Berkaca pada Kasus Mayat Bayi di Medan, Ini Dampak Hubungan Inses

M. Habib Saifullah | Rabu, 14/05/2025 14:15 WIB
Berkaca pada Kasus Mayat Bayi di Medan, Ini Dampak Hubungan Inses Polisi menangkap kakak beradik yang diduga pengirim paket mayat bayi lewat driver ojek online (ojol) di Medan, Sumatera Utara (Foto: CNN)

Jakarta, Katakini.com - Hubungan inses, yaitu hubungan seksual antara individu yang memiliki hubungan darah dekat, merupakan praktik yang secara hukum, agama, dan norma sosial dipandang sebagai pelanggaran serius.

Meskipun demikian, sejumlah kasus inses masih kerap terjadi di berbagai belahan dunia, termasuk Indonesia.

Belum lama ini terungkap satu kasus yang cukup menggemparkan warga Medan, Sumatera Utara. Seorang driver ojek online (Ojol) bernama Yusuf Ansari menerima pesanan pengiriman barang menggunakan layanan Gosend, yang ternyata berisi mayat bayi.

Setelah ditelusuri, mayat Bayi itu, kata Kapolrestabes Medan Kombes Pol Gidion Arif Setyawan, diduga hasil hubungan sedarah atau inses yang dilakukan R (24) dan adiknya NH (21). Keduanya ditangkap di Jalan Selebes, Kelurahan Belawan II, Kecamatan Medan Belawan, Kota Medan.

"R dan NH merupakan abang dan adik. Keduanya ditangkap pada Jumat (9/5/2025) pagi. Bayi itu diduga hasil hubungan terlarang yang dilakukan R dan NH," kata Kombes Pol Gidion saat konferensi pers di Medan.

Namun tahukah kamu bahwa hubungan inces memiliki dampak buruk secara kesehatan terutama bagi si bayi? Simak ulasannya berikut ini.

Hubungan inses terbukti meningkatkan risiko terjadinya kelainan genetik pada keturunan. Hal ini disebabkan oleh kombinasi gen resesif yang kemungkinan besar dimiliki oleh kedua orang tua yang masih memiliki hubungan darah.

Akibatnya, anak-anak hasil hubungan sedarah rentan mengalami gangguan serius seperti cacat lahir, keterbelakangan mental, kelainan sistem saraf, serta kelemahan sistem imun.

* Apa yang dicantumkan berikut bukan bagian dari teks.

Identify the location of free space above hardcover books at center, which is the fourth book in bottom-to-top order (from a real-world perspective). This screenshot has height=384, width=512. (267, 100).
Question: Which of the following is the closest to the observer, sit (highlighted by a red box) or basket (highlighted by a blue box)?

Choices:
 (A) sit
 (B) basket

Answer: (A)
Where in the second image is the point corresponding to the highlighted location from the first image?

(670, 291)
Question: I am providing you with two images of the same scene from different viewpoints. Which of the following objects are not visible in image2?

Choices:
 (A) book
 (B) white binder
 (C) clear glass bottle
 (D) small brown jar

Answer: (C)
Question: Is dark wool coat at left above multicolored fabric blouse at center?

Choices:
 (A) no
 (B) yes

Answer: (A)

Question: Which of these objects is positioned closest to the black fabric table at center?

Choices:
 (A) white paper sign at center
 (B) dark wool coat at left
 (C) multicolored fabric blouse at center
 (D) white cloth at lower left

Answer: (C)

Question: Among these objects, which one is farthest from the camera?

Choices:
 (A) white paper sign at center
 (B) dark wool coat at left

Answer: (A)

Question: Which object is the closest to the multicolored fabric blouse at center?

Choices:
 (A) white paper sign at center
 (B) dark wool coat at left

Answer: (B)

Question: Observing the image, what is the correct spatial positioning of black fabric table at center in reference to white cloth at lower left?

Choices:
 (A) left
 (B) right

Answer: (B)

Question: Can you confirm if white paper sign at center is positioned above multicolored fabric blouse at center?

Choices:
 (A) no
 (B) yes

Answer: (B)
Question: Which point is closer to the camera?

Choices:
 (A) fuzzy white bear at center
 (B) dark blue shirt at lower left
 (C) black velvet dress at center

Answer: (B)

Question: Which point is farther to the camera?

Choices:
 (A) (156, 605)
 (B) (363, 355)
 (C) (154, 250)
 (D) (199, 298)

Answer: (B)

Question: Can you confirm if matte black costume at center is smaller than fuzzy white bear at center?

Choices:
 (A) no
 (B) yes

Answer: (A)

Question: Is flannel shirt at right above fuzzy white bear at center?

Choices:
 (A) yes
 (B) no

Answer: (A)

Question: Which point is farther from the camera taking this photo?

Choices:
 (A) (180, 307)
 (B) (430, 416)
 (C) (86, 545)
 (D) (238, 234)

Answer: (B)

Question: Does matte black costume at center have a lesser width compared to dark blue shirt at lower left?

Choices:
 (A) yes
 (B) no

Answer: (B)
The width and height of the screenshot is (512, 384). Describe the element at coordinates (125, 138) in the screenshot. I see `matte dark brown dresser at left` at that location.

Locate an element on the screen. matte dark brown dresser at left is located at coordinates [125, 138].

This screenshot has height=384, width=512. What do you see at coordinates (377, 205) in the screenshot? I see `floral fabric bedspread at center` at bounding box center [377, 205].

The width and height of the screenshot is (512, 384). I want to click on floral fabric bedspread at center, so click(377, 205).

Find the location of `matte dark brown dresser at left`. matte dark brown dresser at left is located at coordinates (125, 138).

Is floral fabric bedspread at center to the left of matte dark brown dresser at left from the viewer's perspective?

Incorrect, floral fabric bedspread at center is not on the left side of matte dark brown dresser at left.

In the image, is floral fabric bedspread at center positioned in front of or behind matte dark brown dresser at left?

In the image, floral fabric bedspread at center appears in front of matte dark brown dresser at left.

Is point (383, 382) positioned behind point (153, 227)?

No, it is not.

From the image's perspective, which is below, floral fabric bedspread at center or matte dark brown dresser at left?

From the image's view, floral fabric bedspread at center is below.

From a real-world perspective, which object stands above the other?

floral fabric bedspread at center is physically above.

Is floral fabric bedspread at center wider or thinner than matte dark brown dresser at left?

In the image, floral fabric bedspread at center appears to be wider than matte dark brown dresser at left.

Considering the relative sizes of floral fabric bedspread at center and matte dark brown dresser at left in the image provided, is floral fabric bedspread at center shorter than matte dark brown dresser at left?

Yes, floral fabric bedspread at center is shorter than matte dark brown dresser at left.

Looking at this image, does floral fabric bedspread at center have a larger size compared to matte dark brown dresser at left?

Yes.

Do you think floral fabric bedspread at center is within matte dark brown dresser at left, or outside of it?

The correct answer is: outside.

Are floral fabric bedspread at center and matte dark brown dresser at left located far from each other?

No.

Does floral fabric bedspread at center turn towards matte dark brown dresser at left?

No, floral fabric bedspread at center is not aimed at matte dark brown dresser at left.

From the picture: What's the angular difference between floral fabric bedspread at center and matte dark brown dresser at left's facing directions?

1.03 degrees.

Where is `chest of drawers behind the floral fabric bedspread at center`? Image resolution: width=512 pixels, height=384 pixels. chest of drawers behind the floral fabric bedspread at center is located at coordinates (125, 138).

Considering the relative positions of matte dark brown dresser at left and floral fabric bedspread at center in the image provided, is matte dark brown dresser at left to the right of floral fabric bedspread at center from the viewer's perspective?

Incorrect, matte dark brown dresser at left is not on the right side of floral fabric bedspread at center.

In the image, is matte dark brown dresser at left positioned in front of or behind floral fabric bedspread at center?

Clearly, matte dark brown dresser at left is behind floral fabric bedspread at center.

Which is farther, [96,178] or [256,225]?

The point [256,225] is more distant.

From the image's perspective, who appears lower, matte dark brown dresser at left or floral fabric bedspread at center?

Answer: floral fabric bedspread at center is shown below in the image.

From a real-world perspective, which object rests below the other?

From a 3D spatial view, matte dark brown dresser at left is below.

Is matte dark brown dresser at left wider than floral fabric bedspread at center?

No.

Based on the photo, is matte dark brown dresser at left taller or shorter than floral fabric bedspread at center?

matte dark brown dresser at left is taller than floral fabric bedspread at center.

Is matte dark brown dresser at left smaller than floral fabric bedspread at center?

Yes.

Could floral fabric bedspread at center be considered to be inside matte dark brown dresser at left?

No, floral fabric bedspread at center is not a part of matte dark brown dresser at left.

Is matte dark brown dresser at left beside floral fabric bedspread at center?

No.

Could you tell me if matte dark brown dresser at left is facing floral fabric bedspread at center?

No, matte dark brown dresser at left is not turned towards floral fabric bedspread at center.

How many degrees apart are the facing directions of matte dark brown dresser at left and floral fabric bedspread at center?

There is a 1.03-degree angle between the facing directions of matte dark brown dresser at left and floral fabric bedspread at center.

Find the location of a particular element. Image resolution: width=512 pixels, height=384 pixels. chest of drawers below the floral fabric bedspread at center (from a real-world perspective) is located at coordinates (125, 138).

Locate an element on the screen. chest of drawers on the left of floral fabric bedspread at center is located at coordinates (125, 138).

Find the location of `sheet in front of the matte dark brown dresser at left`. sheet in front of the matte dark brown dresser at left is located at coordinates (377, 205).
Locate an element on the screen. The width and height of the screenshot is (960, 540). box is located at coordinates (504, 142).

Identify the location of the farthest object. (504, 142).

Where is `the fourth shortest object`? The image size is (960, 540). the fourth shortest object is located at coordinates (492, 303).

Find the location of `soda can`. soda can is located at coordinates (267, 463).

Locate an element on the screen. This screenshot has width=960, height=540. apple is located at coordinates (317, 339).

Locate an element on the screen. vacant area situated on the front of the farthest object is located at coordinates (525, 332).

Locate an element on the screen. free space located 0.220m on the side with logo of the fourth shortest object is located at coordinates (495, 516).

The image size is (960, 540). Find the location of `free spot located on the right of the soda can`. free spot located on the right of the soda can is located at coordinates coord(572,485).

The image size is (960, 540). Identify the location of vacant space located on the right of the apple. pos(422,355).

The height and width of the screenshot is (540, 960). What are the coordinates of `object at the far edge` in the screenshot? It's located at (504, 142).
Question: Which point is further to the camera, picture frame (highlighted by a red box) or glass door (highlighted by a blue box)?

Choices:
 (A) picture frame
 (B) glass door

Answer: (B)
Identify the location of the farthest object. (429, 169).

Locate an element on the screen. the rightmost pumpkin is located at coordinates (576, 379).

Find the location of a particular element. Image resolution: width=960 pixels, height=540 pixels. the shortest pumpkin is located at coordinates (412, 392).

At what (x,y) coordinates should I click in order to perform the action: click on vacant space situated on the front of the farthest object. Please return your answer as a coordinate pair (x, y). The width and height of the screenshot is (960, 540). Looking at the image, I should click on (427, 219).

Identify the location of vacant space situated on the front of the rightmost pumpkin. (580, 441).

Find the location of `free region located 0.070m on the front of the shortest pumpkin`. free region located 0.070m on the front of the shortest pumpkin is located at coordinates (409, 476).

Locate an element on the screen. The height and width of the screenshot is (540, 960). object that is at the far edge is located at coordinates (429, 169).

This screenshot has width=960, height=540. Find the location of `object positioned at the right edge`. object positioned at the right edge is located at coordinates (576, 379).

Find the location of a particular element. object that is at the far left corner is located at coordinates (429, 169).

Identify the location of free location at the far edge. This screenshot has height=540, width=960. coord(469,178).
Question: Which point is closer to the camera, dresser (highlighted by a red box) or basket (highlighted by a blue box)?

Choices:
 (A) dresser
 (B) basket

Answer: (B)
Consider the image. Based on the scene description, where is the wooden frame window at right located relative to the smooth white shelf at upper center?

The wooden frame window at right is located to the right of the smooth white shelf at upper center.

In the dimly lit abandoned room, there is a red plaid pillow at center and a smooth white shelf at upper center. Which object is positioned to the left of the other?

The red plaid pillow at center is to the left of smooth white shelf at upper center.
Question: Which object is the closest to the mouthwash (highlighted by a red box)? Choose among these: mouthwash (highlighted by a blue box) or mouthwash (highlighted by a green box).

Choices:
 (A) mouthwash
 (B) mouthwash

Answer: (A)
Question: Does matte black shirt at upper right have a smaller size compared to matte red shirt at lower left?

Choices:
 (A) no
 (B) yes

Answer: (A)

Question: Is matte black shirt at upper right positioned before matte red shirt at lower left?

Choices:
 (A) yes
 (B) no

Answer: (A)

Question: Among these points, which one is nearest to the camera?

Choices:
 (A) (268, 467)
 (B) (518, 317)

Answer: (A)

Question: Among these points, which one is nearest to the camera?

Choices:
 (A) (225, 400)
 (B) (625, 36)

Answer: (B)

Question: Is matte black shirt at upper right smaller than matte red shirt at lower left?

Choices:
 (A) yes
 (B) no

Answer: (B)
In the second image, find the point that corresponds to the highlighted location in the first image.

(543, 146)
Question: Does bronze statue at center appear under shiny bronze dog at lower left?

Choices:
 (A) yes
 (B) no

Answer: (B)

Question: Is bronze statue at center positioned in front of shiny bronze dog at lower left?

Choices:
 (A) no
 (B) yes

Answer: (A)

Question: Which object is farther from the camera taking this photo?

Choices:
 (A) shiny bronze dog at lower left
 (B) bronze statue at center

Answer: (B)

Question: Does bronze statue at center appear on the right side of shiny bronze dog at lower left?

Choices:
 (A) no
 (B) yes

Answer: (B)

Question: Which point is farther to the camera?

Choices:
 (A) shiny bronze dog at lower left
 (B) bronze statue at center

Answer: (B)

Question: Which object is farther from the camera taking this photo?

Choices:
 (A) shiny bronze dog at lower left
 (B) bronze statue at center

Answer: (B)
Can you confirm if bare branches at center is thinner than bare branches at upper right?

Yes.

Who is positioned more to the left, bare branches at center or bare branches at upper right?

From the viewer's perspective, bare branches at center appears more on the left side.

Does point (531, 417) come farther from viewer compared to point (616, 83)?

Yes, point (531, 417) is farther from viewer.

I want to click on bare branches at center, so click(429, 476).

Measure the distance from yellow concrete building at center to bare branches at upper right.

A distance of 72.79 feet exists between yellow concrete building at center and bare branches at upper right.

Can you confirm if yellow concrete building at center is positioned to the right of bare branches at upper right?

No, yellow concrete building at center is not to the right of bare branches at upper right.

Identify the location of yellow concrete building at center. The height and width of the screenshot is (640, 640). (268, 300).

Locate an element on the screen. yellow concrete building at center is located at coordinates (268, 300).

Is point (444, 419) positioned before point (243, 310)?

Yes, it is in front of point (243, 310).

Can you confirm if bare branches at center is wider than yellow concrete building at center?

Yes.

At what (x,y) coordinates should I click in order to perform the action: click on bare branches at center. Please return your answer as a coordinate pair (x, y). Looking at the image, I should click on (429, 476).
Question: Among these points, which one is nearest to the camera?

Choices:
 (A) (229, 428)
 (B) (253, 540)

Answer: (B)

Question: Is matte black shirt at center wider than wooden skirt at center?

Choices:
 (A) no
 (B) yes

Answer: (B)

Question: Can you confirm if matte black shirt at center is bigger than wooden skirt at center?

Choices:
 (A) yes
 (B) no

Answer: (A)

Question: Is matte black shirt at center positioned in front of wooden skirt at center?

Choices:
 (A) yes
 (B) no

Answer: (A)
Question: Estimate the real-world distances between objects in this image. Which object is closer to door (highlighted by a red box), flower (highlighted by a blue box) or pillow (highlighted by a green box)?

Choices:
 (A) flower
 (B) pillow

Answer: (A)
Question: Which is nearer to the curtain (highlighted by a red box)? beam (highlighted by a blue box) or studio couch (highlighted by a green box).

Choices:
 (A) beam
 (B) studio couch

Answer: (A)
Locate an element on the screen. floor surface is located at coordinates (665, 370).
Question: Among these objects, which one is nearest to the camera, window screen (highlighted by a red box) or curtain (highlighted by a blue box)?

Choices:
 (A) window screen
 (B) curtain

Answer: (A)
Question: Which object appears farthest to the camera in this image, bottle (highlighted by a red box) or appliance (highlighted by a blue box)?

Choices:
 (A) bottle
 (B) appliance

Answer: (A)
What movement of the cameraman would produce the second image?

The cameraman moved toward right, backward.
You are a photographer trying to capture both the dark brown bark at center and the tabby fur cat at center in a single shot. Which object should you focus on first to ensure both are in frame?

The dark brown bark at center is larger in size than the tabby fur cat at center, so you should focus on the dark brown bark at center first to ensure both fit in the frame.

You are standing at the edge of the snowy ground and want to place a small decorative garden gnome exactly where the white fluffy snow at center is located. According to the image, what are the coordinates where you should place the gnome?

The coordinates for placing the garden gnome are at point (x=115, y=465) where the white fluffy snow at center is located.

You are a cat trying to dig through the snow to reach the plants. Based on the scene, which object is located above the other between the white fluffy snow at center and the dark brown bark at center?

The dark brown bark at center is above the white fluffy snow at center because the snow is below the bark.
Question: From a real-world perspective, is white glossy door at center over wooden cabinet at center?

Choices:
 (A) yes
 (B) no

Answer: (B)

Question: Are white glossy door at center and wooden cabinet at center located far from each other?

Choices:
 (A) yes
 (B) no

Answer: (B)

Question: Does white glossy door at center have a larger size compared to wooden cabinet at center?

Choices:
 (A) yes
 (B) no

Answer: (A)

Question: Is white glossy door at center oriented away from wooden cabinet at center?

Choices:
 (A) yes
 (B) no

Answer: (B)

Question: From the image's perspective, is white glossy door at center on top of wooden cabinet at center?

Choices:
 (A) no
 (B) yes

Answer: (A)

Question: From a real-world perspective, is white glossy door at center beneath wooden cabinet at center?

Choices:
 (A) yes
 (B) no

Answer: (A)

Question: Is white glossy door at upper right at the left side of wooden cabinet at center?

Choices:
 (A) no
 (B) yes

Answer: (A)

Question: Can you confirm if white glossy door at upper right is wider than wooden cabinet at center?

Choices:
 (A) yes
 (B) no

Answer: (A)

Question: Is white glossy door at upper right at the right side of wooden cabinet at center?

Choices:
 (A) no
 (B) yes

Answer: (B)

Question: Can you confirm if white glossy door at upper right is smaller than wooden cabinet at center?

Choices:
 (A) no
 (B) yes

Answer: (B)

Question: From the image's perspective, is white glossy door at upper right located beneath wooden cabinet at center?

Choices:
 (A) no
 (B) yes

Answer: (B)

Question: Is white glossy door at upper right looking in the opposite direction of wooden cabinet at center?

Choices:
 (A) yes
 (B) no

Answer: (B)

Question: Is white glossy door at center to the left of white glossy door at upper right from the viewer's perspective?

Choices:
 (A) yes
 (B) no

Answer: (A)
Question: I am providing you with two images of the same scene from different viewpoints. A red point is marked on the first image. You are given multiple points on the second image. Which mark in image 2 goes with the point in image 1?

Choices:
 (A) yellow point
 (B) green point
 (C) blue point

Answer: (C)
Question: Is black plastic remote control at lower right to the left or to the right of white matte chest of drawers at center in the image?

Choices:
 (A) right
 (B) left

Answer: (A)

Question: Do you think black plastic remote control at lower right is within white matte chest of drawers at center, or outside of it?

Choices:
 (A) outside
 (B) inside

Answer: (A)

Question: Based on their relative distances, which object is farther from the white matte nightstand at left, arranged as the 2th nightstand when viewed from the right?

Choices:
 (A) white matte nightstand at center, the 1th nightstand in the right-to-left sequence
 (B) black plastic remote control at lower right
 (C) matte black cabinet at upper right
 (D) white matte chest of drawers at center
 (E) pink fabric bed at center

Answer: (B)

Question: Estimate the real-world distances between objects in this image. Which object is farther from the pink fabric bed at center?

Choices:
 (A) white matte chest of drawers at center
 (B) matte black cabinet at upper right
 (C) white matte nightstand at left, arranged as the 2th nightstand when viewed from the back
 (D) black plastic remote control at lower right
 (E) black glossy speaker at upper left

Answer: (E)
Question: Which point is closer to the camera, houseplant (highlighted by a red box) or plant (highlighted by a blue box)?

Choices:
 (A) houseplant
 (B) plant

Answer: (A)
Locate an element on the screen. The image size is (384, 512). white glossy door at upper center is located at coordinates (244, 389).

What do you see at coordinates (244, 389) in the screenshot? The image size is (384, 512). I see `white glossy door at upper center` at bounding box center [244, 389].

Tidak hanya dari sisi kesehatan fisik, inses juga memberikan dampak psikologis yang sangat merusak, terutama bagi korban yang umumnya adalah perempuan dan berada dalam posisi subordinat.

Selain itu, hubungan inses sering kali berujung pada konflik keluarga dan keterasingan sosial. Korban maupun anak hasil hubungan inses bisa menjadi sasaran stigma yang membuat mereka terkucil dari masyarakat.

Secara hukum, praktik inses di Indonesia dikategorikan sebagai tindak pidana berat yang diatur dalam Undang-Undang Perlindungan Anak. Pelaku dapat dikenakan hukuman penjara yang berat, apalagi jika korbannya adalah anak di bawah umur.

Kitab Undang-undang Hukum Pindana (KUHP) yang berlaku di Indonesia menyebutkan ancaman hukuman bagi pelaku inses. Aturan ini tercantum pada Pasal 294 ayat 1 KUHP.

Pasal itu berbunyi: "Barangsiapa melakukan perbuatan cabul dengan anaknya, tirinya, anak angkatnya, anak dibawah pengawasannya yang belum dewasa, atau orang yang belum dewasa dalam pemeliharaannya, pendidikan dan penjagaannya dianya yang belum dewasa, diancam dengan pidana paling lama tujuh tahun".